Supplied records
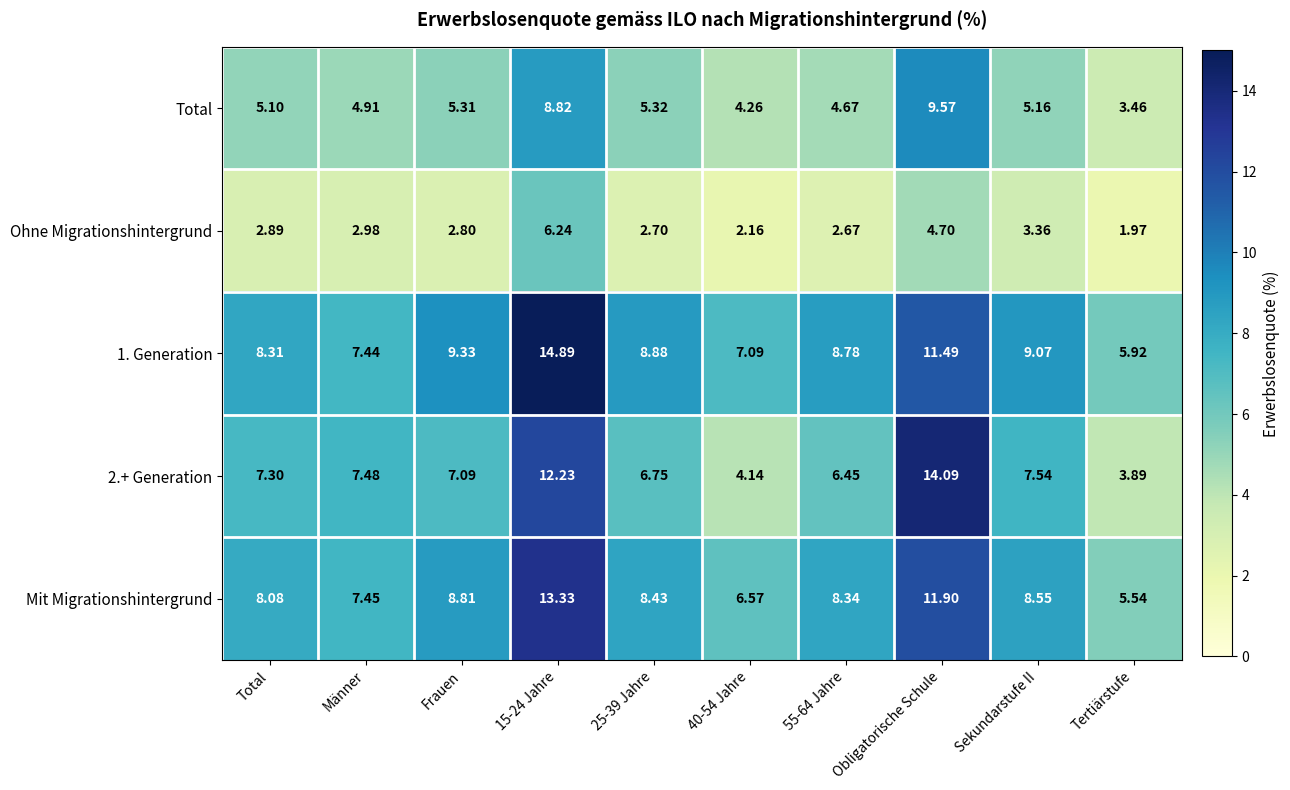

Which category has the lowest value in the 2.+ Generation series?

Tertiärstufe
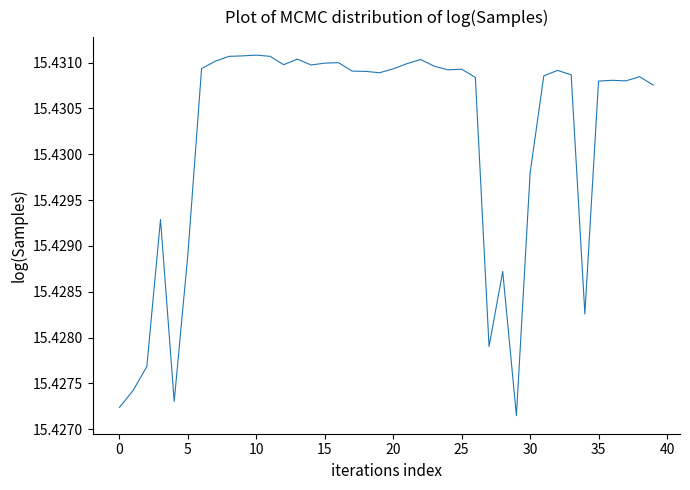

The value at 30 is 5.4. True or false?

False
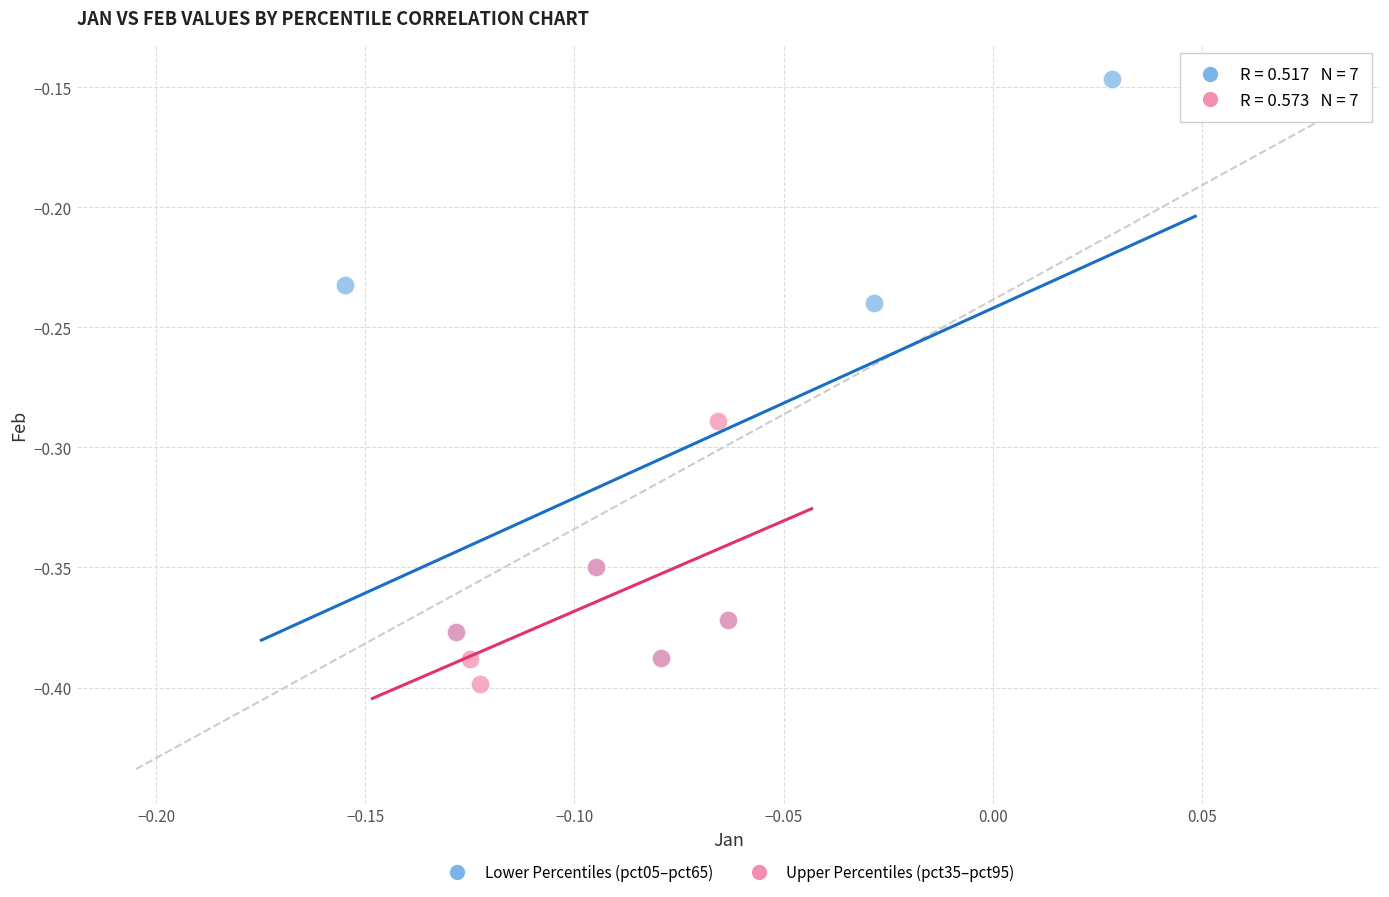

Which series has the widest spread of Y values?

Lower Percentiles (pct05–pct65)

What to work on
Rewrite the listing above with every occurrence of "series" changed to "data set" and all other wording kept as it is. Omit the pictures from your version.

Problem solution
Which category has the lowest value in the 2.+ Generation data set?

Tertiärstufe

The value at 30 is 5.4. True or false?

False

Which data set has the widest spread of Y values?

Lower Percentiles (pct05–pct65)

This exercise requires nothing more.